Open-TQ-Metal: Fused Compressed-Domain Attention for Long-Context LLM Inference on Apple Silicon

arXiv cs.LG / 4/21/2026

📰 NewsDeveloper Stack & InfrastructureSignals & Early TrendsModels & Research

Key Points

  • Open-TQ-Metal is a new open-source implementation that brings fused compressed-domain attention to Apple Silicon, enabling 128K-context Llama 3.1 70B inference on a single 64GB consumer Mac.
  • The approach quantizes the KV cache to int4 on the fly and computes attention directly on the compressed representation using custom Metal compute shaders, avoiding intermediate dequantization matrices.
  • In 330 experiments across Gemma 4 (31B) and Llama 3.1 (70B), the fused sdpa_int4 kernel delivers a reported 48× attention speedup at 128K context versus a dequantize-then-attend baseline.
  • The method reduces KV cache memory from 40GB to 12.5GB (3.2× compression) while maintaining identical top-1 token predictions compared with FP16 inference.
  • The paper also provides cross-architecture findings on KV cache quantization, arguing that the attention scale factor—rather than model size—governs whether angular quantization schemes (e.g., PolarQuant) succeed.

Abstract

We present Open-TQ-Metal, the first implementation of fused compressed-domain attention on Apple Silicon, enabling 128K-context inference for Llama 3.1 70B on a single 64GB consumer Mac -- a configuration impossible with all existing inference frameworks.
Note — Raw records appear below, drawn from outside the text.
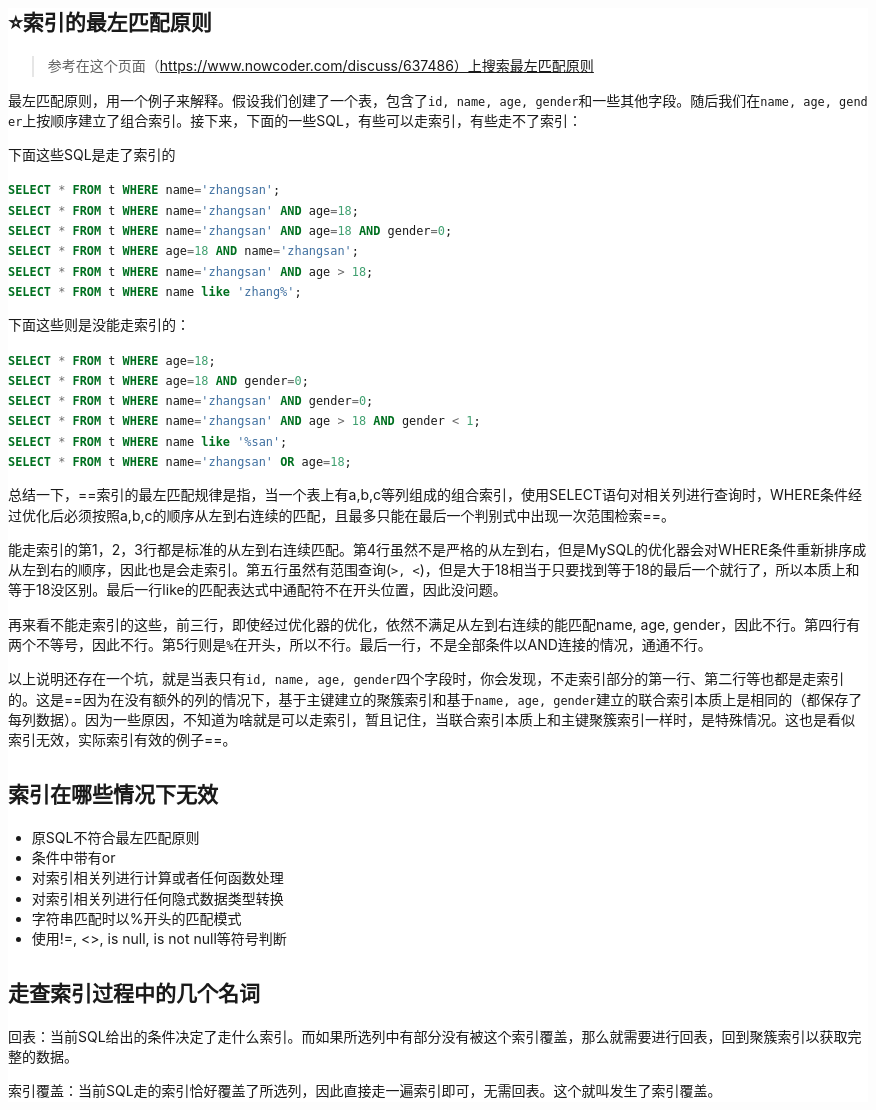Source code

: ## ⭐️索引的最左匹配原则
> 参考在这个页面（https://www.nowcoder.com/discuss/637486）上搜索最左匹配原则

最左匹配原则，用一个例子来解释。假设我们创建了一个表，包含了`id, name, age, gender`和一些其他字段。随后我们在`name, age, gender`上按顺序建立了组合索引。接下来，下面的一些SQL，有些可以走索引，有些走不了索引：

下面这些SQL是走了索引的

```sql
SELECT * FROM t WHERE name='zhangsan';
SELECT * FROM t WHERE name='zhangsan' AND age=18;
SELECT * FROM t WHERE name='zhangsan' AND age=18 AND gender=0;
SELECT * FROM t WHERE age=18 AND name='zhangsan';
SELECT * FROM t WHERE name='zhangsan' AND age > 18;
SELECT * FROM t WHERE name like 'zhang%';
```

下面这些则是没能走索引的：

```sql
SELECT * FROM t WHERE age=18;
SELECT * FROM t WHERE age=18 AND gender=0;
SELECT * FROM t WHERE name='zhangsan' AND gender=0;
SELECT * FROM t WHERE name='zhangsan' AND age > 18 AND gender < 1;
SELECT * FROM t WHERE name like '%san';
SELECT * FROM t WHERE name='zhangsan' OR age=18;
```

总结一下，==索引的最左匹配规律是指，当一个表上有a,b,c等列组成的组合索引，使用SELECT语句对相关列进行查询时，WHERE条件经过优化后必须按照a,b,c的顺序从左到右连续的匹配，且最多只能在最后一个判别式中出现一次范围检索==。

能走索引的第1，2，3行都是标准的从左到右连续匹配。第4行虽然不是严格的从左到右，但是MySQL的优化器会对WHERE条件重新排序成从左到右的顺序，因此也是会走索引。第五行虽然有范围查询(`>, <`)，但是大于18相当于只要找到等于18的最后一个就行了，所以本质上和等于18没区别。最后一行like的匹配表达式中通配符不在开头位置，因此没问题。

再来看不能走索引的这些，前三行，即使经过优化器的优化，依然不满足从左到右连续的能匹配name, age, gender，因此不行。第四行有两个不等号，因此不行。第5行则是`%`在开头，所以不行。最后一行，不是全部条件以AND连接的情况，通通不行。

以上说明还存在一个坑，就是当表只有`id, name, age, gender`四个字段时，你会发现，不走索引部分的第一行、第二行等也都是走索引的。这是==因为在没有额外的列的情况下，基于主键建立的聚簇索引和基于`name, age, gender`建立的联合索引本质上是相同的（都保存了每列数据）。因为一些原因，不知道为啥就是可以走索引，暂且记住，当联合索引本质上和主键聚簇索引一样时，是特殊情况。这也是看似索引无效，实际索引有效的例子==。

## 索引在哪些情况下无效
- 原SQL不符合最左匹配原则
- 条件中带有or
- 对索引相关列进行计算或者任何函数处理
- 对索引相关列进行任何隐式数据类型转换
- 字符串匹配时以%开头的匹配模式
- 使用!=, <>, is null, is not null等符号判断

## 走查索引过程中的几个名词

回表：当前SQL给出的条件决定了走什么索引。而如果所选列中有部分没有被这个索引覆盖，那么就需要进行回表，回到聚簇索引以获取完整的数据。

索引覆盖：当前SQL走的索引恰好覆盖了所选列，因此直接走一遍索引即可，无需回表。这个就叫发生了索引覆盖。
Open-TQ-Metal quantizes the KV cache to int4 on the fly and computes attention directly on the compressed representation via custom Metal compute shaders, eliminating all intermediate dequantization matrices. Across 330 experiments spanning two model families (Gemma 4 31B and Llama 3.1 70B), the fused sdpa_int4 kernel achieves 48x attention speedup at 128K context over the dequantize-then-attend baseline, reduces KV cache memory from 40 GB to 12.5 GB (3.2x compression), and maintains identical top-1 token predictions to FP16 inference. We further provide the first cross-architecture analysis of KV cache quantization methods, revealing that the attention scale factor -- not model size -- determines whether angular quantization schemes like PolarQuant succeed or fail, with Gemma 4's attn_scale=1.0 amplifying directional error 25-100x more than Llama's standard 1/sqrt(d) scaling.